The impact of the 2008 market declines on individual 401(k) participants is mainly determined by their account balance, age and job tenure, EBRI finds, in a separate study.

Investors with low account balances relative to contributions experienced minimal investment losses that were typically more than made up by contributions: Those with less than $10,000 in account balances had an average growth of 40 percent during 2008, since contributions had a bigger impact than investment losses. However, those with more than $200,000 in account balances had an average loss of more than 25 percent.

Those on the verge of retirement (ages 56-65) had average changes of between a positive 1 percent for short-tenure individuals (one to four years with the current employer) to more than a 25 percent loss for those with long tenure (with more than 20 years).

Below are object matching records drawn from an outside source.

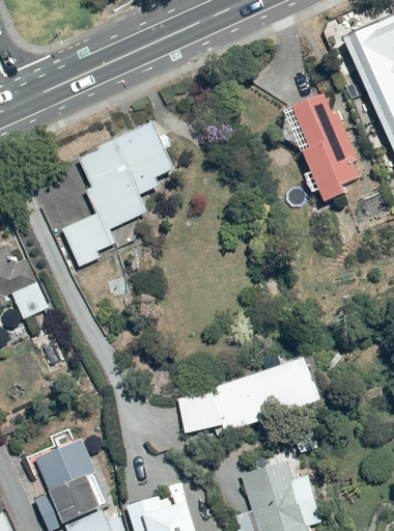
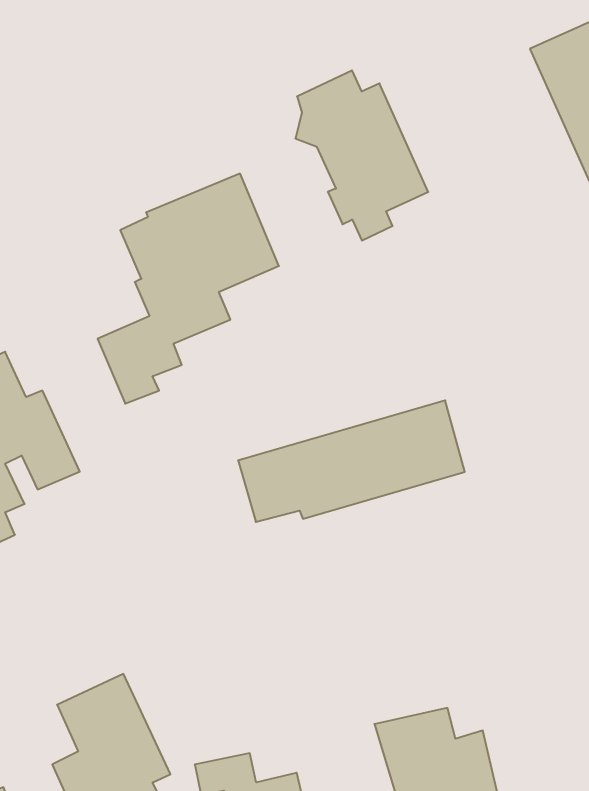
building: [285,94,370,203] -> [295,70,428,240]
building: [176,359,321,437] -> [238,400,465,522]

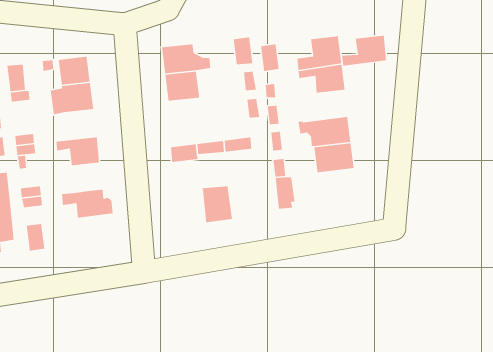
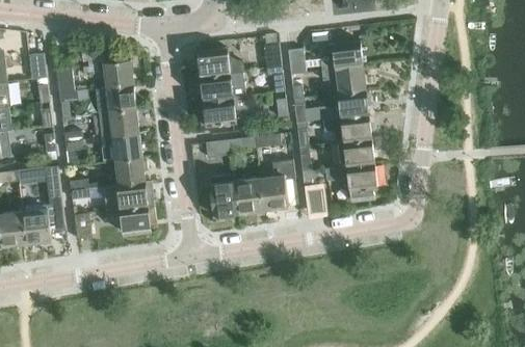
building: [341,35,387,67] -> [325,91,367,121]
building: none -> [199,96,246,128]
building: none -> [100,109,138,138]
building: none -> [114,158,146,185]
building: none -> [258,160,293,210]
building: none -> [326,163,376,202]
building: none -> [208,181,237,216]
building: none -> [120,205,154,234]

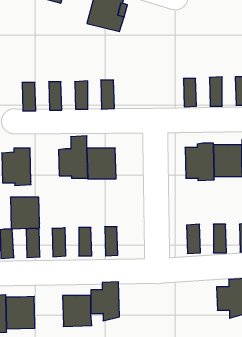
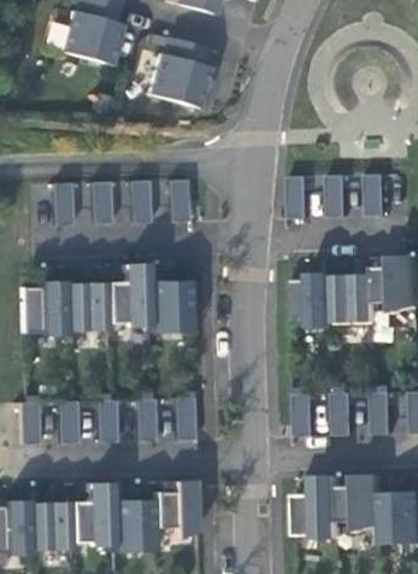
building: [10,197,40,229] -> [63,283,106,330]
building: none -> [299,478,341,539]
building: none -> [69,482,112,545]

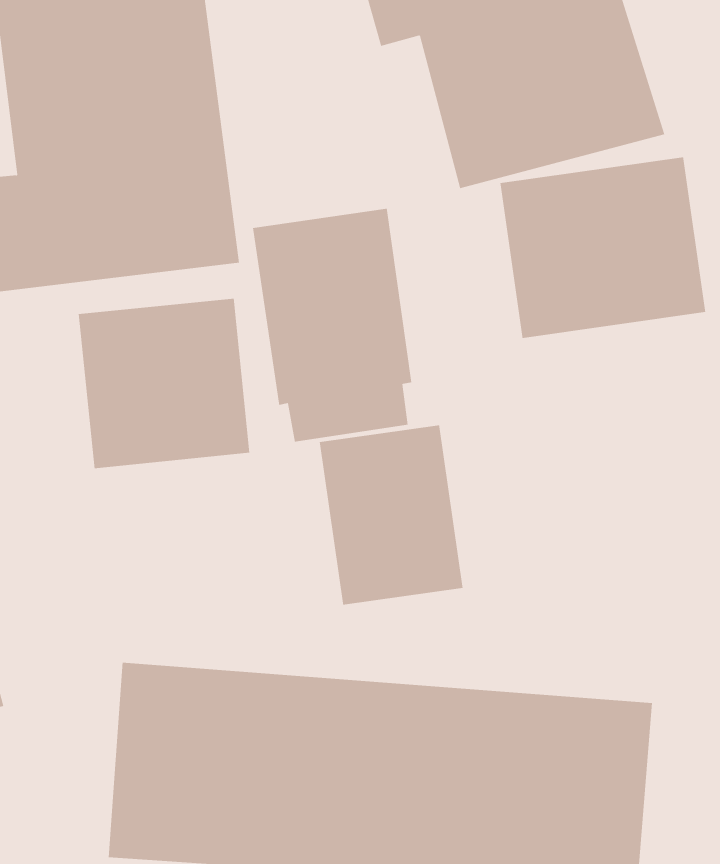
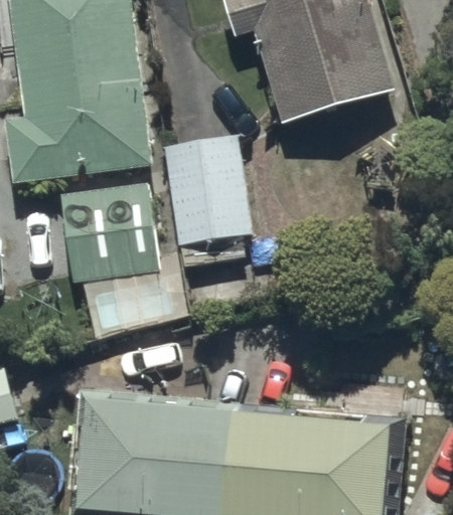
building: [500,157,706,339] -> none
building: [319,424,463,606] -> none

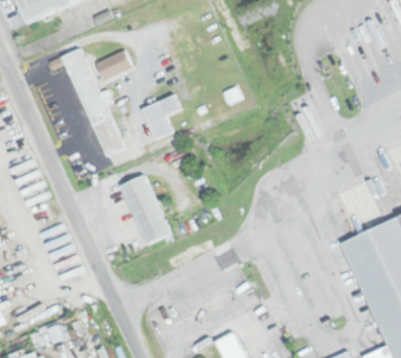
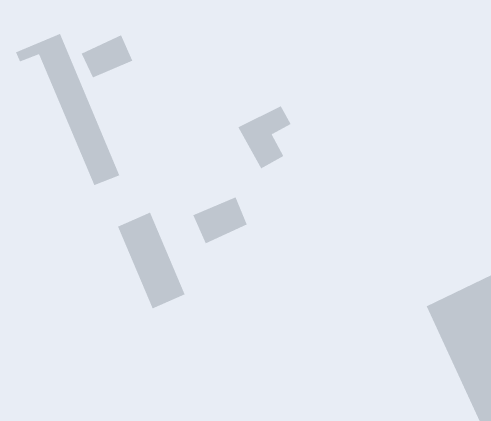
building: [142,96,180,141] -> [238,105,292,169]
building: none -> [193,197,248,244]

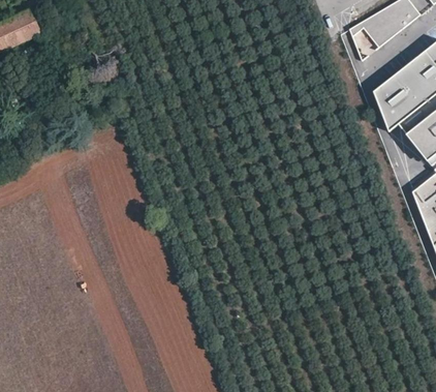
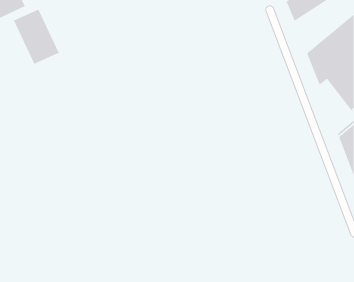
building: none -> [13,8,60,65]

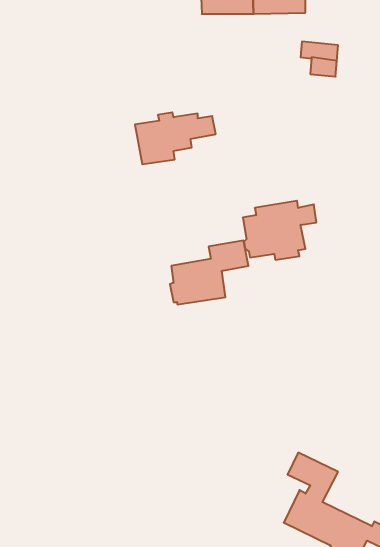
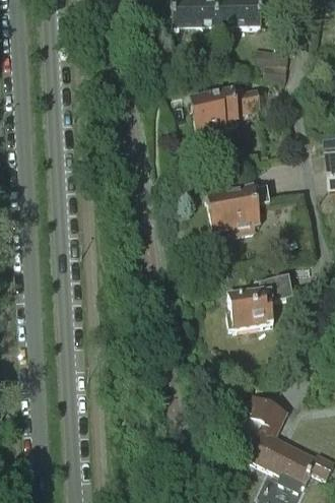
building: [135,112,216,164] -> [191,89,259,133]
building: [170,241,248,304] -> [226,274,292,328]

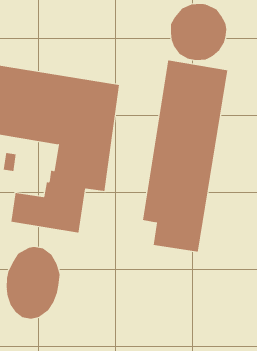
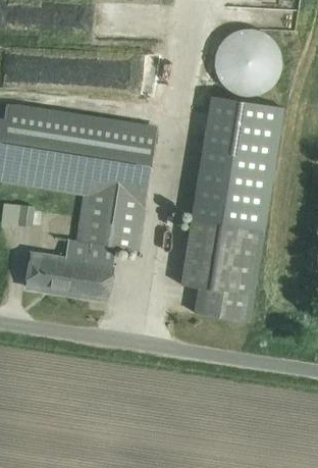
building: [6,246,60,319] -> none

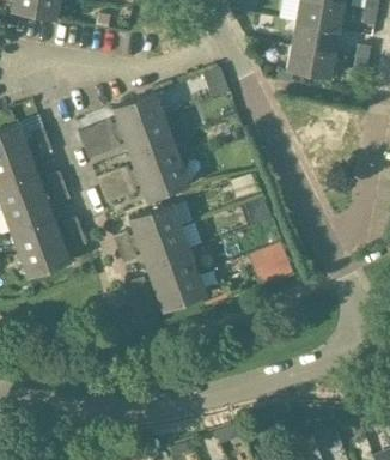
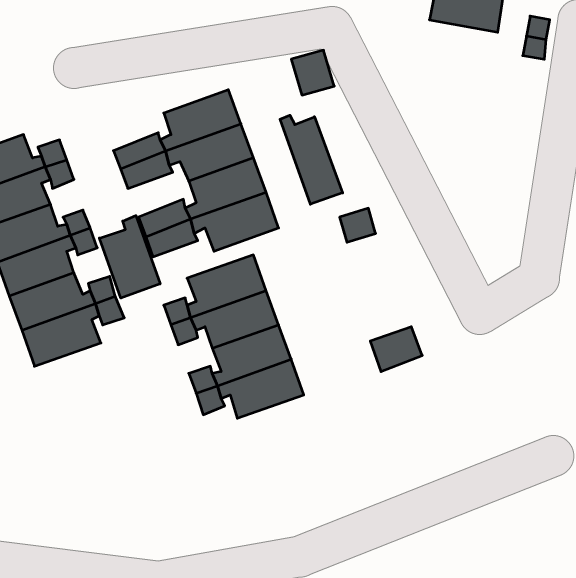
building: [287,47,336,79] -> none
building: none -> [280,115,343,204]
building: none -> [99,216,160,298]

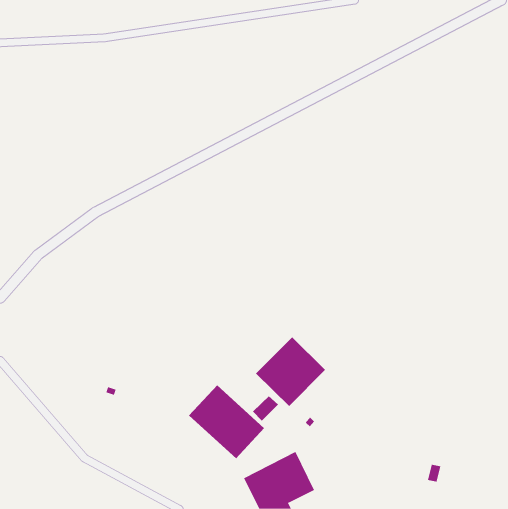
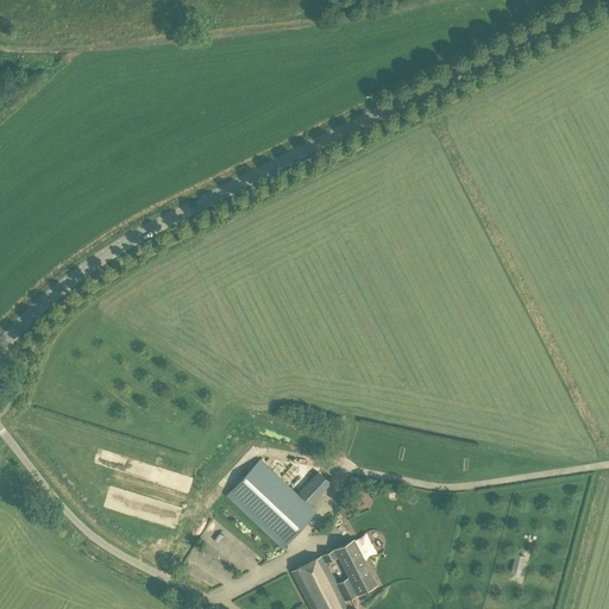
building: [255,337,326,407] -> none

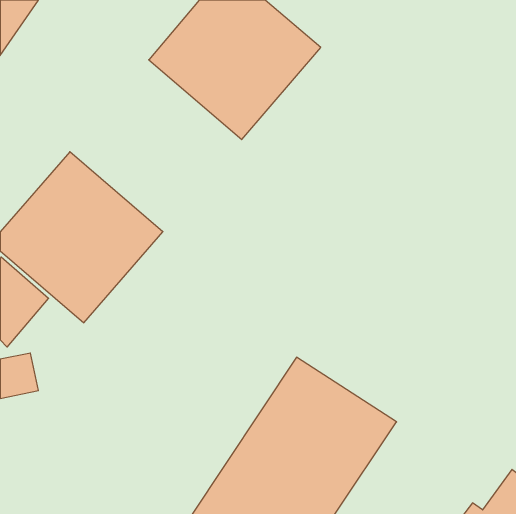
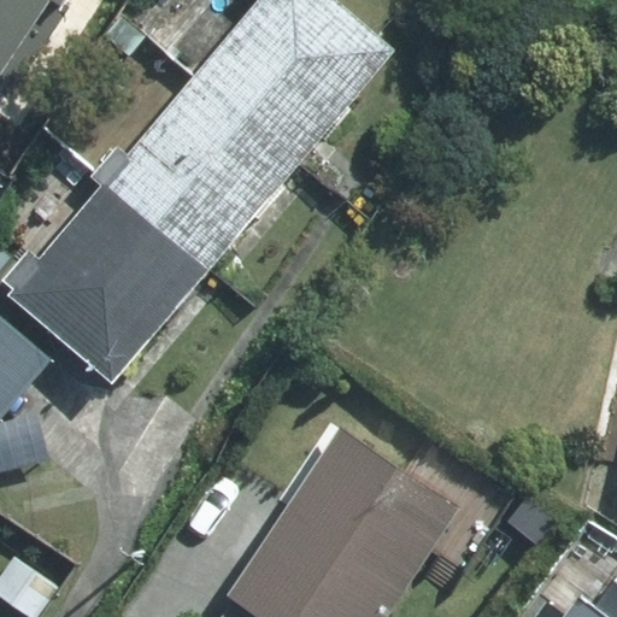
building: none -> [84,75,289,280]

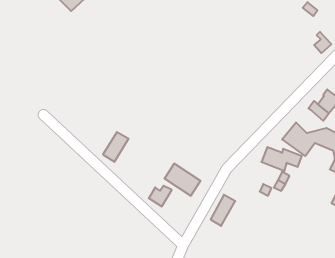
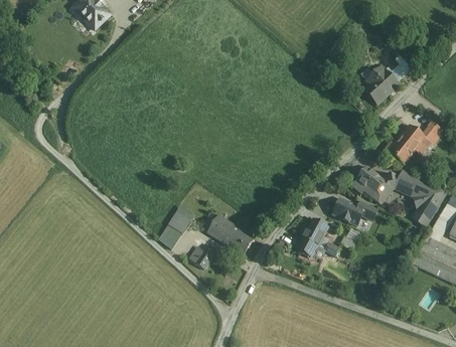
building: none -> [364,64,401,105]
building: [103,132,129,162] -> [159,211,190,247]
building: [211,195,235,226] -> [299,218,329,256]

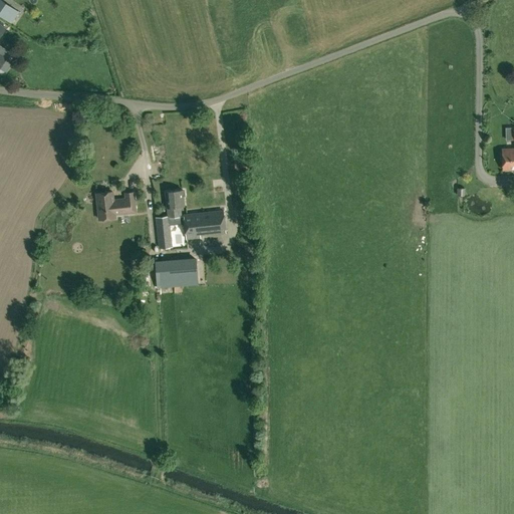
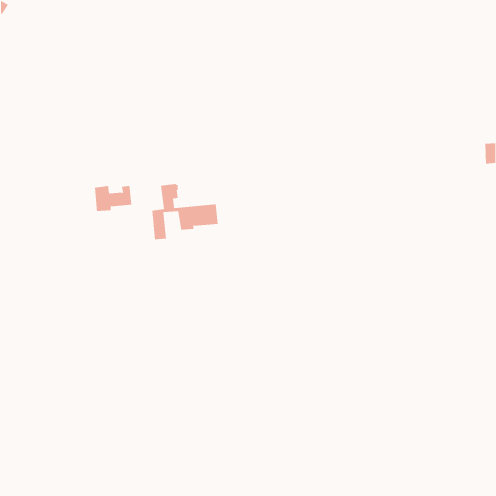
building: [155,260,198,287] -> none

When a consistent sample of 2.2 million participants who had been with the same 401(k) plan sponsor for the seven years from 1999-2006 was analyzed, the average estimated growth rates for the period from Jan. 1, 2000 through Jan. 20, 2009, ranged from +29 percent for long-tenure older participants to more than +500 percent for short-tenure younger participants.

This analysis also calculates how long it might take for end-of-year 2008 401(k) balances to recover to their beginning-of-year 2008 levels, before the sharp stock market declines. At a 5 percent equity rate-of-return assumption, those with longest tenure with their current employer would need nearly two years at the median to recover, but roughly five years at the 90th percentile. If the equity rate of return is assumed to drop to zero for the next few years, this recovery time increases to approximately 2.5 years at the median and nine to 10 years at the 90th percentile.

Estimates from the EBRI/ICI 401(k) database indicate that many participants near retirement had exceptionally high exposure to equities: Nearly 1 in 4 between ages 56-65 had more than 90 percent of their account balances in equities at year-end 2007, and more than 2 in 5 had more than 70 percent.